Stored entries
/---

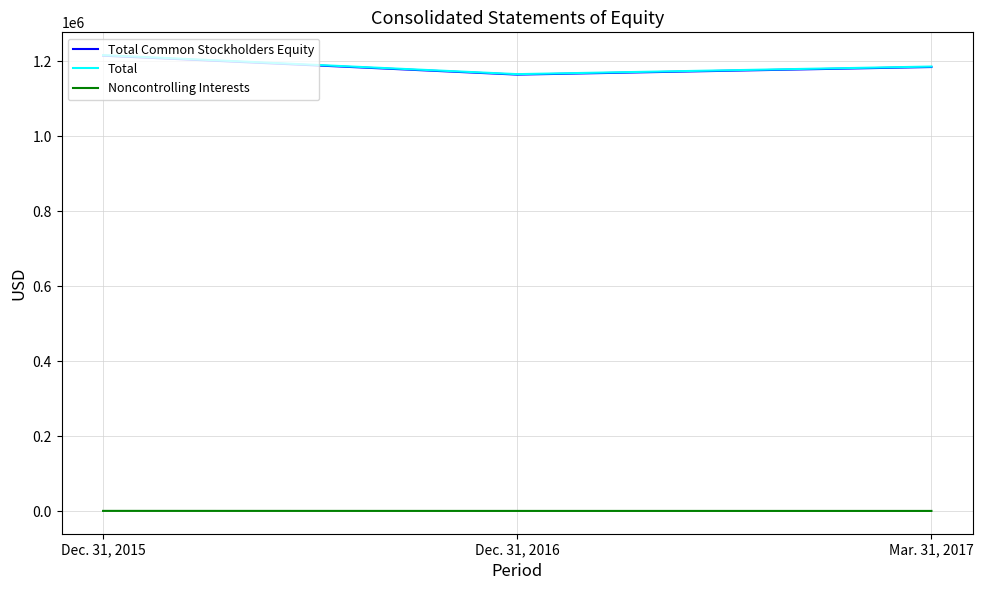

Is this an area chart (filled region under the line)?

No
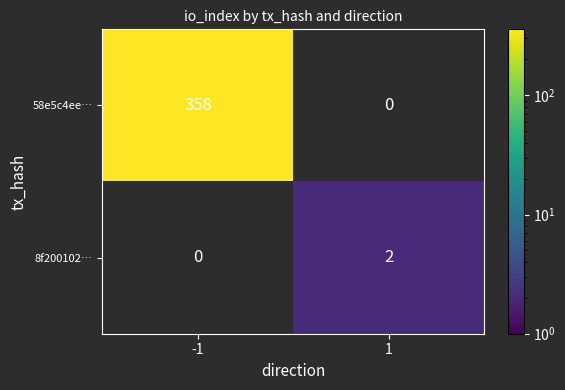

Is it true that 8f200102… equals 1 at 1?

False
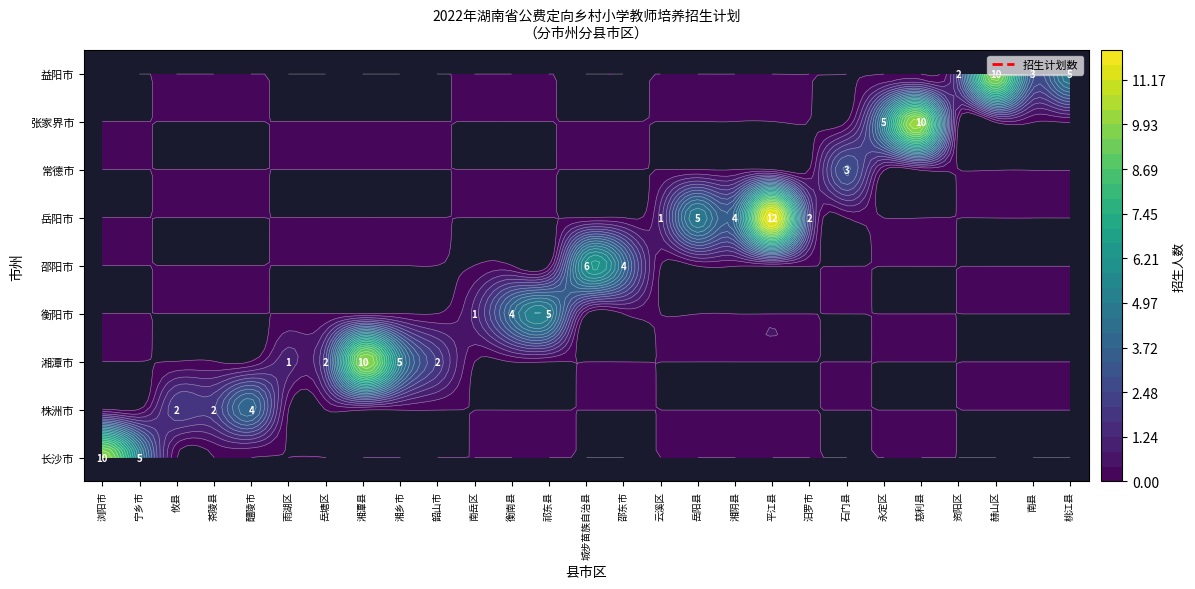

At 岳阳县, list the series in order from largest to smallest.

岳阳市, 长沙市, 株洲市, 湘潭市, 衡阳市, 邵阳市, 常德市, 张家界市, 益阳市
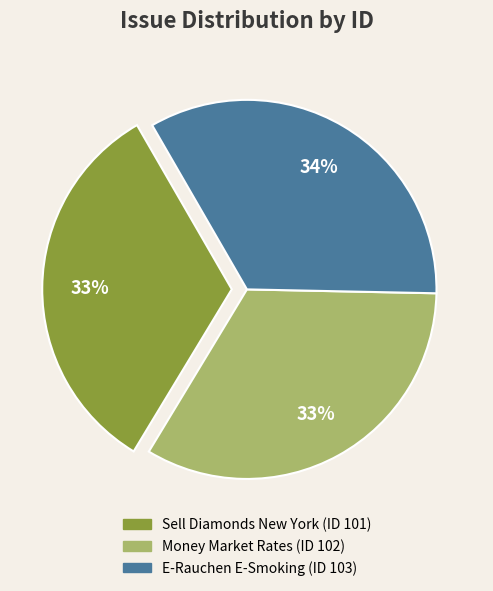

Does E-Rauchen E-Smoking account for over 50% of the chart?

No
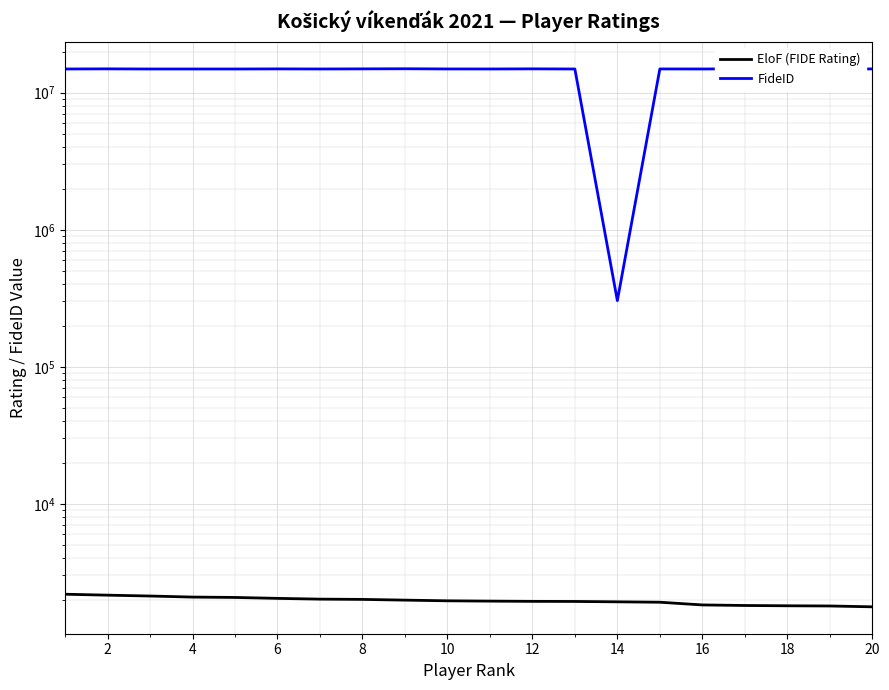

Between 8 and 18, which series saw the biggest shift?

FideID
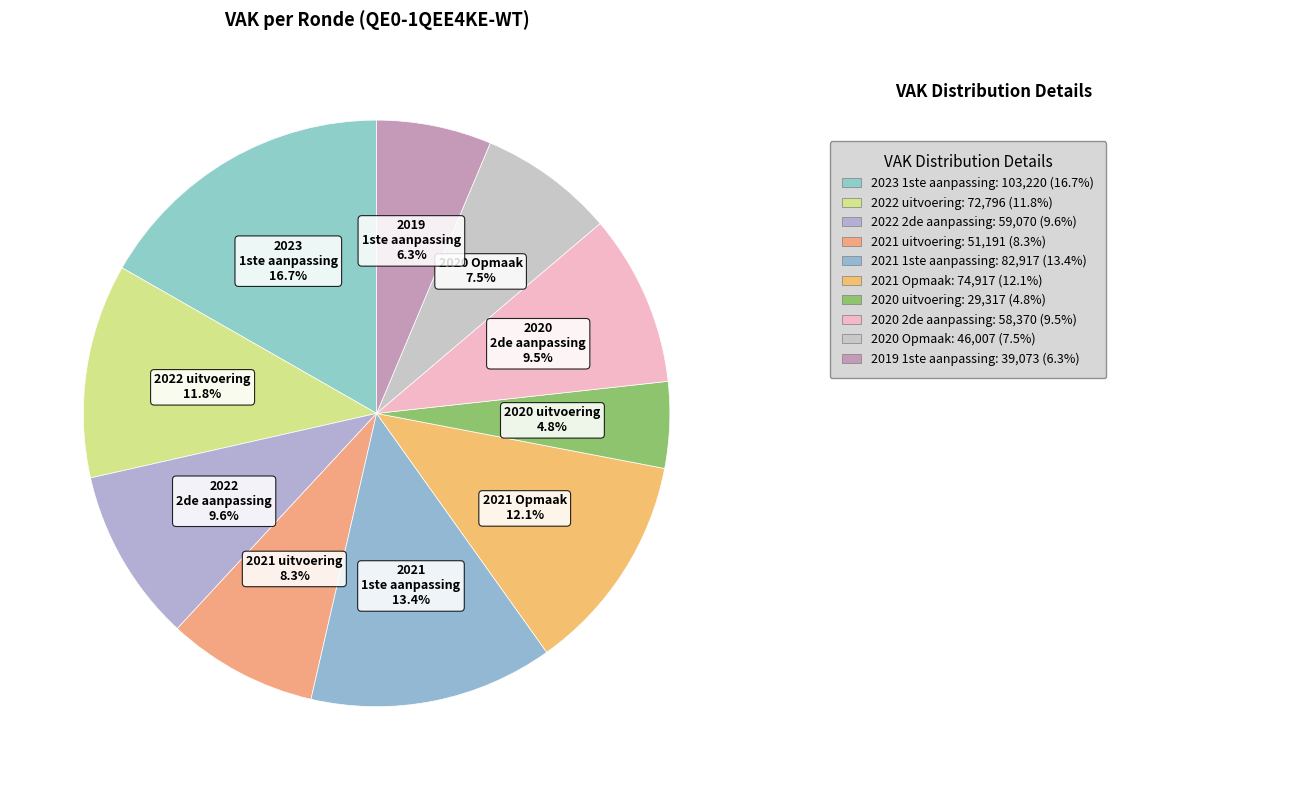

What is the smallest slice in the pie chart?

2020 uitvoering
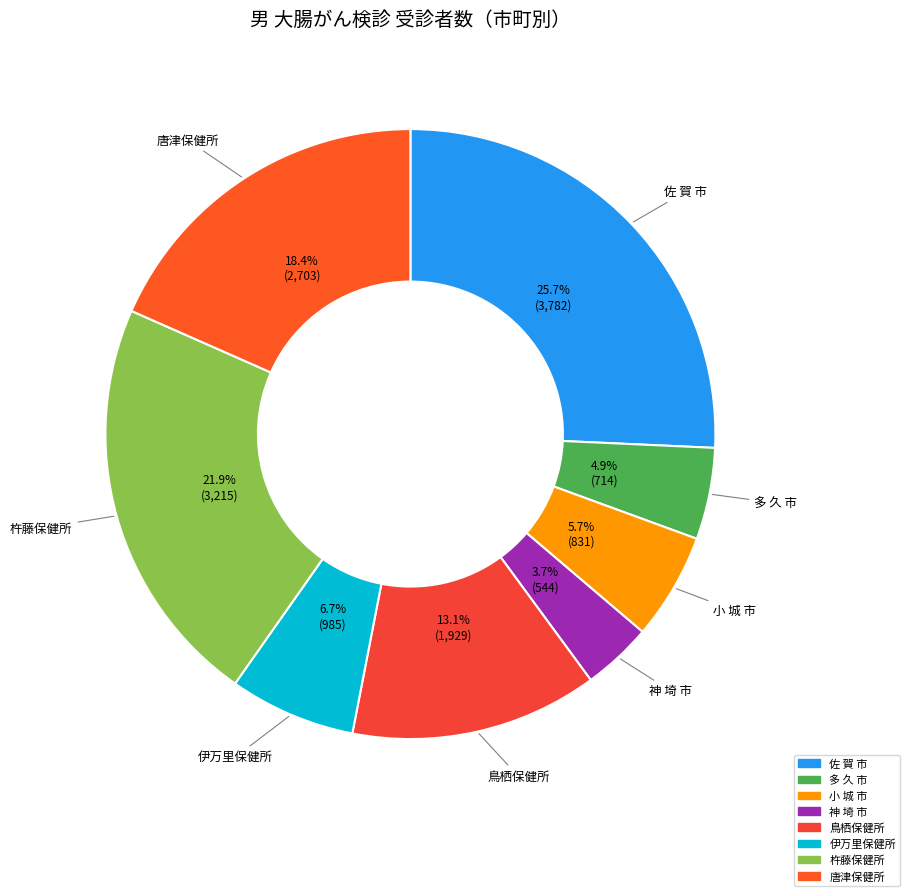

Does 多 久 市 represent more than half of the total?

No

\---

WORK REQUEST:
Retype all of the material above verbatim, line for line, omitting the pictures from your answer.

REPLY TO THE TASK:
Is this an area chart (filled region under the line)?

No

Is it true that 8f200102… equals 1 at 1?

False

At 岳阳县, list the series in order from largest to smallest.

岳阳市, 长沙市, 株洲市, 湘潭市, 衡阳市, 邵阳市, 常德市, 张家界市, 益阳市

Does E-Rauchen E-Smoking account for over 50% of the chart?

No

Between 8 and 18, which series saw the biggest shift?

FideID

What is the smallest slice in the pie chart?

2020 uitvoering

Does 多 久 市 represent more than half of the total?

No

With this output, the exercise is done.